Meeting May Nicholson helped both ladies focus on what was most important to both of them — people. May chose the name Preshal because, she said: “To us, everyone who walks through this door is precious.”

Away from Govan, the Duchess supported the Duke in farming, gardening and whatever else needed to be done around the estate at Auchmar and Drymen.

Royalty often appeared at Auchmar House, but the Duchess looked her happiest while welcoming those men, women, boys and girls for whom she had poured tea in Govan.

Her husband, the Duke, was a welcoming and inquisitive host. Having spent some of his earliest years in a mud hut on his father’s burgeoning farm in Rhodesia, the future Duke of Montrose liked to ask questions. One was asking for the hand of Catherine, whom he’d met while she was helping on a farm in Suffolk. They wed on 31 January, 1970, before settling on the Graham lands in Scotland.

By then, the family’s famous deer park island, Inchmurrin on Loch Lomond, had been sold off to the local Scott family, who continue to farm it and run a hotel and self-catering homes. The Montroses’ old hunting lodge remains at the tip of the island.

In her latter years, the Duchess supported countless charities and causes, far beyond Govan.
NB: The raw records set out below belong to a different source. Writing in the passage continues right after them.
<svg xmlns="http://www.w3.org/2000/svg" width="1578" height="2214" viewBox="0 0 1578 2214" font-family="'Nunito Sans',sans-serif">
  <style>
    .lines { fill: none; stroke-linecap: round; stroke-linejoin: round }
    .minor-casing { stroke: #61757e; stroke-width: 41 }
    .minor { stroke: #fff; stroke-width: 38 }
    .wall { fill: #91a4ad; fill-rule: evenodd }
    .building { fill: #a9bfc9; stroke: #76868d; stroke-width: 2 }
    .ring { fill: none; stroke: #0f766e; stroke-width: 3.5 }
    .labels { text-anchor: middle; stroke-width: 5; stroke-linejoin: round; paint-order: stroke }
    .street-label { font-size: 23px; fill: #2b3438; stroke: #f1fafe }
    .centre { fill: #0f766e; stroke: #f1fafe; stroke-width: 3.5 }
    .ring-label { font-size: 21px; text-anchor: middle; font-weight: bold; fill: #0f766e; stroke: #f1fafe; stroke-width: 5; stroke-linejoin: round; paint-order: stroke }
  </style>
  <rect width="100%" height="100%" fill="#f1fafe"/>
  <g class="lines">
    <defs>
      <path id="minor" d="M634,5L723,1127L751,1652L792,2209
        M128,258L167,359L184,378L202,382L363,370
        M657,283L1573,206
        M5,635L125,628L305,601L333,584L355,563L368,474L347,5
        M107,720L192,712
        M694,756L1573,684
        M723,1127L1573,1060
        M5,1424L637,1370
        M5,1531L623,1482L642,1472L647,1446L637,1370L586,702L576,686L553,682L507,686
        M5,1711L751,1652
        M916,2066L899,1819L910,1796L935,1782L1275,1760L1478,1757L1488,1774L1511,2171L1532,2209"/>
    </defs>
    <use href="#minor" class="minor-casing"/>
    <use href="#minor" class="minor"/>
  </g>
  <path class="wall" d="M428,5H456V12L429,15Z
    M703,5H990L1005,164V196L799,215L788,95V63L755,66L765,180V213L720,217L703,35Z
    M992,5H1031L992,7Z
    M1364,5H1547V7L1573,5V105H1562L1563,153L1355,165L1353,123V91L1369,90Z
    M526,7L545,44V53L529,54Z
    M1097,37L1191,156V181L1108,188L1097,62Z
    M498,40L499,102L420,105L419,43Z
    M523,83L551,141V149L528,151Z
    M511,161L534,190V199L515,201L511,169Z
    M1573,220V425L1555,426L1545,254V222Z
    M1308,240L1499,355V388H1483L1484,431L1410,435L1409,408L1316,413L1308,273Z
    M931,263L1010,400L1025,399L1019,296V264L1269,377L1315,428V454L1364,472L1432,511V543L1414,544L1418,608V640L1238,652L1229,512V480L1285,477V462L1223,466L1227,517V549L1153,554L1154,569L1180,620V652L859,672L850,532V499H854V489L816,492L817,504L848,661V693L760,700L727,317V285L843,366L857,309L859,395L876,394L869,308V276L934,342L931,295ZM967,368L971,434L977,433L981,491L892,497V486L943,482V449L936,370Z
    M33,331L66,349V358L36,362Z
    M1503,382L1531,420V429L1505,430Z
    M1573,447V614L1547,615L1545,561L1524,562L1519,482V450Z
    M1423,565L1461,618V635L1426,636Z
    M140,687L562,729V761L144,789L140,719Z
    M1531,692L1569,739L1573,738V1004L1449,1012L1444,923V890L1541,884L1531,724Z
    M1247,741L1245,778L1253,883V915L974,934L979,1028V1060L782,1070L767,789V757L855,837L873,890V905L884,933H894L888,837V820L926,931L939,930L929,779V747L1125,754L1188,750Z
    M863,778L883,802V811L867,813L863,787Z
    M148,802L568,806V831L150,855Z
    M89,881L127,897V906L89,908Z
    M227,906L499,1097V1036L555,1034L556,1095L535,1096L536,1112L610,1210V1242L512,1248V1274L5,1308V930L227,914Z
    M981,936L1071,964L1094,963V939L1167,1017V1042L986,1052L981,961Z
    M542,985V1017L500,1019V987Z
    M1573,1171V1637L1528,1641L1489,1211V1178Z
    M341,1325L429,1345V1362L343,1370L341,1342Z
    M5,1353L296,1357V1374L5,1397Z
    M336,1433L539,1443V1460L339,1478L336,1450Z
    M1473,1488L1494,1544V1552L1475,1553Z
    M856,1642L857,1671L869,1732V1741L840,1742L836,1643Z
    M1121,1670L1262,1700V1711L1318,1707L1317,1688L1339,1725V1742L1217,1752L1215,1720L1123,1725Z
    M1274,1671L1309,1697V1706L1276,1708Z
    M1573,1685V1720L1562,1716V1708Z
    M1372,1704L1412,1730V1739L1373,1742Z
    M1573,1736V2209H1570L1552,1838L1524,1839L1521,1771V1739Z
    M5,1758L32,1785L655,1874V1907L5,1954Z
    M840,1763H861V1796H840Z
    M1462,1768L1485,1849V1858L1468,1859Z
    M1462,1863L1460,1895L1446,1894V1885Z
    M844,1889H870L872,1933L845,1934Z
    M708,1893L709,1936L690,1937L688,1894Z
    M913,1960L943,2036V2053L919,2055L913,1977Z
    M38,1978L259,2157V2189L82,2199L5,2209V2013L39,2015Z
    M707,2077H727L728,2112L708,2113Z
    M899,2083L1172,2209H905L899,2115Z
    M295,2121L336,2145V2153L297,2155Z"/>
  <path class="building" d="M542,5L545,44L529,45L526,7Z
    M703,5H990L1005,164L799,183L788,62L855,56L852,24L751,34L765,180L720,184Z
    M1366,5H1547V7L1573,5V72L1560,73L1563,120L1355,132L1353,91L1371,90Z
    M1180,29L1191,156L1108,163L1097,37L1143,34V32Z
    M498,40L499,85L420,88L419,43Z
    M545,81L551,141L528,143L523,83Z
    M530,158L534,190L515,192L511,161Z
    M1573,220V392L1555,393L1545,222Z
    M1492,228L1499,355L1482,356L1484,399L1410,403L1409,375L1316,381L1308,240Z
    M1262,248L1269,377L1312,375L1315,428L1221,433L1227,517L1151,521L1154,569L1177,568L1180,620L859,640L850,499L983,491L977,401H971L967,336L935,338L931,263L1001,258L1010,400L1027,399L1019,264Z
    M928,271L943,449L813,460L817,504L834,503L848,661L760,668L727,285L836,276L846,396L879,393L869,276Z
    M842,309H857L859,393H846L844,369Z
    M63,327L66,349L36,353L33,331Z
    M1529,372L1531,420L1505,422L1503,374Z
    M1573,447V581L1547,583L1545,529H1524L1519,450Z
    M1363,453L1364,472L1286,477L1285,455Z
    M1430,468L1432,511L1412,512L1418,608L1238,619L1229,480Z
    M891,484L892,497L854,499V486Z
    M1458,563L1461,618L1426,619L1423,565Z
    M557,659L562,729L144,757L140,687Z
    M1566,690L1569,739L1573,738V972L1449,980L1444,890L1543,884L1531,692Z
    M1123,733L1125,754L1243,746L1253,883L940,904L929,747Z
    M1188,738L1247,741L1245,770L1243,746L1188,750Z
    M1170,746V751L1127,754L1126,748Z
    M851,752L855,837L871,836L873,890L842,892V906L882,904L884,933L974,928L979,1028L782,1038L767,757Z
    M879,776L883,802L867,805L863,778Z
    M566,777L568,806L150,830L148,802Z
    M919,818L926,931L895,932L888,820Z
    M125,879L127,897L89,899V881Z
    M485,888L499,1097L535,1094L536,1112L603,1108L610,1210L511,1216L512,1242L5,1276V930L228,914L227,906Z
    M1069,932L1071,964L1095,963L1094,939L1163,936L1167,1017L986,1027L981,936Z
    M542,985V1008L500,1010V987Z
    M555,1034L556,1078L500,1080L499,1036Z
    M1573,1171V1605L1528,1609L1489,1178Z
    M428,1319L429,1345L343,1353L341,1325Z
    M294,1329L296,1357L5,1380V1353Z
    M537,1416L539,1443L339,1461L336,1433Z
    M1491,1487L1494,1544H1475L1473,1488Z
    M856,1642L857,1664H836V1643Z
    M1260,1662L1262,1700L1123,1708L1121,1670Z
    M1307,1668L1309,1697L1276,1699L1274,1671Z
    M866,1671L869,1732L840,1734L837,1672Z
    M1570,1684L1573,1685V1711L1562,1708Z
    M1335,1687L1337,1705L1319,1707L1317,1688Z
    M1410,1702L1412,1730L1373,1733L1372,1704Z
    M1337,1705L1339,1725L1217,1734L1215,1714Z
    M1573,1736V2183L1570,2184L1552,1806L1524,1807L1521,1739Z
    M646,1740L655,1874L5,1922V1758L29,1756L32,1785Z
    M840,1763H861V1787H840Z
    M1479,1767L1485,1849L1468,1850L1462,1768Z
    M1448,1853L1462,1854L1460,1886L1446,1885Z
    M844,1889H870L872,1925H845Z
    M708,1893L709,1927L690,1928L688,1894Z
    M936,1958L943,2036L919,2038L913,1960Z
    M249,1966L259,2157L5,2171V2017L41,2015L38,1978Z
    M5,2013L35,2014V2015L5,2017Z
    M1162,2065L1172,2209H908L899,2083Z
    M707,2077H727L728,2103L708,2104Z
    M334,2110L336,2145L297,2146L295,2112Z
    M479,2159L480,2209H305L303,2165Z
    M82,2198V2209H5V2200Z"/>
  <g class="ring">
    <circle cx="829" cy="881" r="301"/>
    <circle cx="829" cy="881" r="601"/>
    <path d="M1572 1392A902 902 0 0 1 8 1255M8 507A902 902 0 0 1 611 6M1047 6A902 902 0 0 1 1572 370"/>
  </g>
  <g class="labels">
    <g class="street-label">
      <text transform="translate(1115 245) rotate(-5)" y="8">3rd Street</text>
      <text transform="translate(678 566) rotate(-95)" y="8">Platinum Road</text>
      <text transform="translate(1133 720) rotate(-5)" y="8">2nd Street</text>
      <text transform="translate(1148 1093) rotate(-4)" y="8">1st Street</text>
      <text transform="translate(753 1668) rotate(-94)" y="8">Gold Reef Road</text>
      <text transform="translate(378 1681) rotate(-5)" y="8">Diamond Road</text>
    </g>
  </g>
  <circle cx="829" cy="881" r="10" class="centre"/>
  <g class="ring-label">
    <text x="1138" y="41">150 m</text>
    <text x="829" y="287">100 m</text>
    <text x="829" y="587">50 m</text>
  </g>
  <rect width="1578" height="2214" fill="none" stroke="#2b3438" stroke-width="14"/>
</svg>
These included the Red Cross, the Christmas carol concert on behalf of Cancer Research UK at Glasgow Cathedral, the Scotland’s Gardens scheme to open gardens to the public, and the annual Women of Scotland Lunch to celebrate the achievements of Scottish women.

While the Duke speaks English with a pleasant Scottish lilt, as well as fluent Mandarin Chinese, the Duchess maintained her Canadian accent throughout her life, although picking up a smattering of Govanese from May Nicholson and Sir Alex Ferguson.

She died in the Forth Valley Royal Hospital in Larbert.

The Duchess of Montrose is survived by her husband James, the 8th Duke, and their children Lady Hermione, James the Marquess of Graham, and Lord Ronald.